That is about like saying email from you is the authoritative source of truth 
about you....unless your account is hacked.  Sorry but in the real business 
world we give long standing customers the benefit of the doubt.  We all make 
judgments every day in our real lives about who we believe and who we don't 
believe.  It is not rare to know who the original contact for your customer is 
if you have any kind of provisioning records at all.  Nothing is automatic or a 
set procedure in this circumstance.  It's about like proving a false credit 
card charge...does the claim make sense or not.  At the end of the day the RIR 
has to determine who owns the account.  Right now, this minute you have to make 
the call based on incomplete information about what is best for your business, 
your customer, the Internet community, and your professional reputation.

Steven Naslund
Chicago IL




>-----Original Message-----
>From: Jimmy Hess [mailto:mysi...@gmail.com] 

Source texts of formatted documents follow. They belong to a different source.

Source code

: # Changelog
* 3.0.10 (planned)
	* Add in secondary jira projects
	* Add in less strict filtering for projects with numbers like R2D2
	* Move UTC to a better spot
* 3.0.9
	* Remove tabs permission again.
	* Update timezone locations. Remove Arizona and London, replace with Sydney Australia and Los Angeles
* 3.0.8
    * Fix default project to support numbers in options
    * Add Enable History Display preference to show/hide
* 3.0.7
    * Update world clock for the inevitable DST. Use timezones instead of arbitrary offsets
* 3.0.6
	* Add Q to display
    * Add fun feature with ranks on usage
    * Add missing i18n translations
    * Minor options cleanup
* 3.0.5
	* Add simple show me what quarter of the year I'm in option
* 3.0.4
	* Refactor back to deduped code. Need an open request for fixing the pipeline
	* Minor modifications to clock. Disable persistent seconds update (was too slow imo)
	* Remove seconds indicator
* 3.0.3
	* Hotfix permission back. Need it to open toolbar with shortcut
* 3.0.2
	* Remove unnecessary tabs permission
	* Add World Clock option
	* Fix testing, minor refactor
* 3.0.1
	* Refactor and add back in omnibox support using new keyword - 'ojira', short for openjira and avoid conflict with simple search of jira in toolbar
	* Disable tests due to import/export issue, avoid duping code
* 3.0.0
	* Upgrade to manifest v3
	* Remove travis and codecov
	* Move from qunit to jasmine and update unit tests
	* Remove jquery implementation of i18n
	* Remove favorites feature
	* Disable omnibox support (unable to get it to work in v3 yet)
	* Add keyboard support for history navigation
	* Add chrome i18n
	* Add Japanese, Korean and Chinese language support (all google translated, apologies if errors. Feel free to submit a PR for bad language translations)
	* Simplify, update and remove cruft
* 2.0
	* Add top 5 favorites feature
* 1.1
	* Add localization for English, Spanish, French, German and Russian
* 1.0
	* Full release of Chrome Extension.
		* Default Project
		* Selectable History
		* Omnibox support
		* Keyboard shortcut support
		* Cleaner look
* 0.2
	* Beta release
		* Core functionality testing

>Sent: Tuesday, March 13, 2018 5:11 PM
>To: Naslund, Steve
>Cc: nanog@nanog.org
>Subject: Re: Proof of ownership; when someone demands you remove a prefix
>
>I would consider that.... the RIR WHOIS records are currently the network's 
>authoritative source of truth about  IP number management.
>
>For 99% of situations there's no such proper thing as "delaying addressing 
>abuse"
>so someone claims they can go dispute the RIR record.   The rare exception
>would be  you have  documented  the original contacts and LOAs,  and a 
>stranger who is a new WHOIS POC sends a request that you disrupt what has now 
>>been a long-established operational network,  and  your customer is 
>objecting/claiming the WHOIS record has been hijacked.